2) The narrowness of the opinion was a wise move, I think. Trying to answer which mental state below knowledge would suffice might end up a lot harder than it looks. The big problem is that federal criminal law lacks a coherent framework of mental states below intent and knowledge. Federal criminal law mental states are a mess. They’re mostly a mishmosh of confusing common law mental states with some occasional Model Penal Code (MPC) tossed in for flavor. As most law students learn, the MPC includes exceedingly specific definitions of when a mental state is “reckless” or “negligent” in an MPC jurisdiction. But there’s a major conceptual problem with trying to impute the MPC’s mental states here: The federal interstate threat statute predates the MPC by a few decades. For the Court to readily read into the 1930s-era threat statute a very technical definition first proposed by a law reform group in the late 1950s would require some fancy footwork. Would you impute the entire technical definition jot for jot? Or just parts of it, as I believe Justice Alito ends up doing in his opinion? Hard questions. Probably better not to try, at least absent more substantial briefing on the question. So on the whole I think the Court was probably wise to stick to the narrow ground.
On the whole it seems to me that the Court got the decision right here. Online threats and cyberstalking are, of course, serious issues that ought to be prosecuted when the evidence is there to support the charges. At the same time, though, if someone posts something online that another person deems to be threatening, there should be more to what the government has to prove in a criminal case than whether or not the alleged target felt threatened. If it can’t be established beyond a reasonable doubt that the Defendant either intended his language to be a threat or that he reasonably should have known that it would be perceived in that way, then the Defendant should not be convicted. Exactly what constitutes evidence of the Defendant’s knowledge in a case like this is going to vary from case to case, and establishing a standard will likely take future cases and future appeals, possibly all the way back to the Supreme Court itself. As a preliminary matter, though, the Court has taken the right step here in putting the burden on prosecutors to establish that something that they contend is a threat not subject to First Amendment protection actually is, in reality, a threat.
Here’s the opinion:
This is mush, pure mush, and mighty sour mush at that. And they know it. If I published rap lyrics on Facebook threatening SC Justices with any number of dastardly deeds, how long would it be before US Marshals were knocking at my door?
Never thought I would agree with Thomas, but here, I do.
I don’t see how a “reasonable person” standard wouldn’t have been appropriate. And, luckily, a trial by jury would have 12 reasonable persons to make that decision.
What a joke. No allowances for artistic expression? Only Batman villains couch their threats in rhymed couplets.
I can’t help but suspect that the members of the court who perceived no explicit threat don’t really believe, deep down, that anyone ever reads Facebook pages.
Doug, and Orin, are correct, this is the right decision.
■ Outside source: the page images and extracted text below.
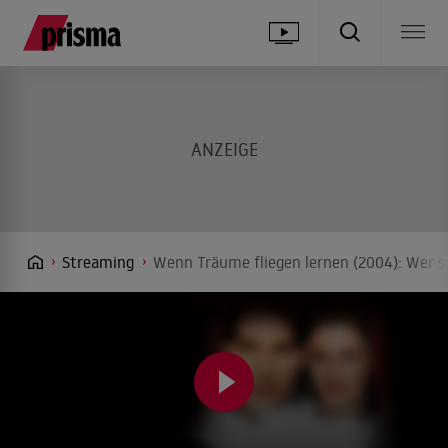
Streaming
Wenn Träume fliegen lernen (2004): Wer s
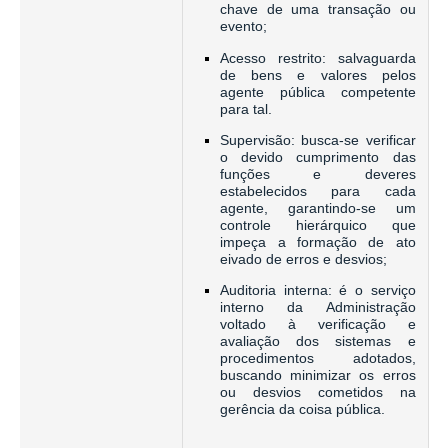
chave de uma transação ou
evento;
Acesso restrito: salvaguarda
de bens e valores pelos
agente pública competente
para tal.
Supervisão: busca-se verificar
o devido cumprimento das
funções e deveres
estabelecidos para cada
agente, garantindo-se um
controle hierárquico que
impeça a formação de ato
eivado de erros e desvios;
Auditoria interna: é o serviço
interno da Administração
voltado à verificação e
avaliação dos sistemas e
procedimentos adotados,
buscando minimizar os erros
ou desvios cometidos na
gerência da coisa pública.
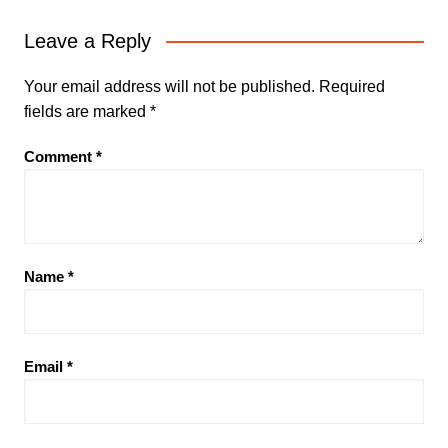
Leave a Reply
Your email address will not be published.
Required
fields are marked
*
Comment
*
Name
*
Email
*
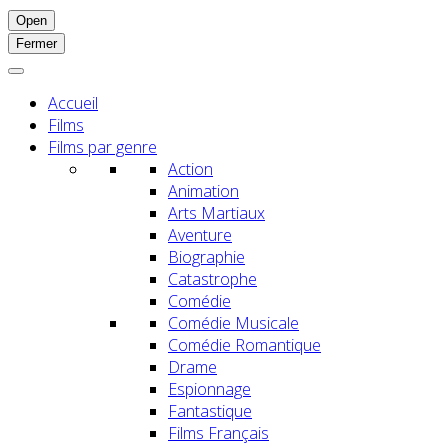
Open
Fermer
Accueil
Films
Films par genre
Action
Animation
Arts Martiaux
Aventure
Biographie
Catastrophe
Comédie
Comédie Musicale
Comédie Romantique
Drame
Espionnage
Fantastique
Films Français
To OzarkHillbilly and the other commentators, the opinion doesn’t make those lyrics not a threat. It means that the government, prosecuting you, needs to establish that you posted them with either (a) the intent that they be a threat or (b) the knowledge that the recipients would take them as threatening. SCOTUS wasn’t opining on the facts but the law.
In the instant case, the Government argued for and got jury instructions that told the jury that intent didn’t matter, only whether a “reasonable person” would have thought they were threatening. That removal of intent is simply wrong.
That being said, it is very likely that that same jury skill convicts using the correct “intent” standard.